Files
MyDbEngine/README.md
2025-10-17 22:24:19 +02:00

5.3 KiB

DbEngine

A lightweight, git-inspired database engine for Python that maintains complete history of all modifications.

Overview

DbEngine is a personal implementation of a versioned database engine that stores snapshots of data changes over time. Each modification creates a new immutable snapshot, allowing you to track the complete history of your data.

Key Features

  • Version Control: Every change creates a new snapshot with a unique digest (SHA-256 hash)
  • History Tracking: Access any previous version of your data
  • Multi-tenant Support: Isolated data storage per tenant
  • Thread-safe: Built-in locking mechanism for concurrent access
  • Git-inspired Architecture: Objects are stored in a content-addressable format
  • Efficient Storage: Identical objects are stored only once

Architecture

The engine uses a file-based storage system with the following structure:

.mytools_db/
├── {tenant_id}/
│   ├── head                    # Points to latest version of each entry
│   └── objects/
│       └── {digest_prefix}/
│           └── {full_digest}   # Actual object data
└── refs/                       # Shared references

Installation

from db_engine import DbEngine

# Initialize with default root
db = DbEngine()

# Or specify custom root directory
db = DbEngine(root="/path/to/database")

Basic Usage

Initialize Database for a Tenant

tenant_id = "my_company"
db.init(tenant_id)

Save Data

# Save a complete object
user_id = "john_doe"
entry = "users"
data = {"name": "John", "age": 30}

digest = db.save(tenant_id, user_id, entry, data)

Load Data

# Load latest version
data = db.load(tenant_id, entry="users")

# Load specific version by digest
data = db.load(tenant_id, entry="users", digest="abc123...")
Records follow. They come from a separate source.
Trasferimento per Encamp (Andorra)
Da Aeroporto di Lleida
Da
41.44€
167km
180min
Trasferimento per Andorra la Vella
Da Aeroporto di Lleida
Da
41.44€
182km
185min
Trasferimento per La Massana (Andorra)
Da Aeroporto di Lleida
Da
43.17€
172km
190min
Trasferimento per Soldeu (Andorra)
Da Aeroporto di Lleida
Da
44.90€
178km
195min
Work with Individual Records

# Add or update a single record
db.put(tenant_id, user_id, entry="users", key="john", value={"name": "John", "age": 30})

# Add or update multiple records at once
items = {
    "john": {"name": "John", "age": 30},
    "jane": {"name": "Jane", "age": 25}
}
db.put_many(tenant_id, user_id, entry="users", items=items)

# Get a specific record
user = db.get(tenant_id, entry="users", key="john")

# Get all records
all_users = db.get(tenant_id, entry="users")

Check Existence

if db.exists(tenant_id, entry="users"):
    print("Entry exists")

Access History

# Get history of an entry (returns list of digests)
history = db.history(tenant_id, entry="users", max_items=10)

# Load a previous version
old_data = db.load(tenant_id, entry="users", digest=history[1])

Metadata

Each snapshot automatically includes metadata:

  • __parent__: Digest of the previous version
  • __user__: User ID who made the change
  • __date__: Timestamp of the change (format: YYYYMMDD HH:MM:SS)

API Reference

Core Methods

init(tenant_id: str)

Initialize database structure for a tenant.

save(tenant_id: str, user_id: str, entry: str, obj: object) -> str

Save a complete snapshot. Returns the digest of the saved object.

load(tenant_id: str, entry: str, digest: str = None) -> object

Load a snapshot. If digest is None, loads the latest version.

put(tenant_id: str, user_id: str, entry: str, key: str, value: object) -> bool

Add or update a single record. Returns True if a new snapshot was created.

put_many(tenant_id: str, user_id: str, entry: str, items: list | dict) -> bool

Add or update multiple records. Returns True if a new snapshot was created.

get(tenant_id: str, entry: str, key: str = None, digest: str = None) -> object

Retrieve record(s). If key is None, returns all records as a list.

exists(tenant_id: str, entry: str) -> bool

Check if an entry exists.

history(tenant_id: str, entry: str, digest: str = None, max_items: int = 1000) -> list

Get the history chain of digests for an entry.

get_digest(tenant_id: str, entry: str) -> str

Get the current digest for an entry.

Usage Patterns

Pattern 1: Snapshot-based (using save())

Best for saving complete states of complex objects.

config = {"theme": "dark", "language": "en"}
db.save(tenant_id, user_id, "config", config)

Pattern 2: Record-based (using put() / put_many())

Best for managing collections of items incrementally.

db.put(tenant_id, user_id, "settings", "theme", "dark")
db.put(tenant_id, user_id, "settings", "language", "en")

Note: Don't mix these patterns for the same entry, as they use different data structures.

Thread Safety

DbEngine uses RLock internally, making it safe for multi-threaded applications.

Exceptions

  • DbException: Raised for database-related errors (missing entries, invalid parameters, etc.)

Performance Considerations

  • Objects are stored as JSON files
  • Identical objects (same SHA-256) are stored only once
  • History chains can become long; use max_items parameter to limit traversal
  • File system performance impacts overall speed

License

This is a personal implementation. Please check with the author for licensing terms.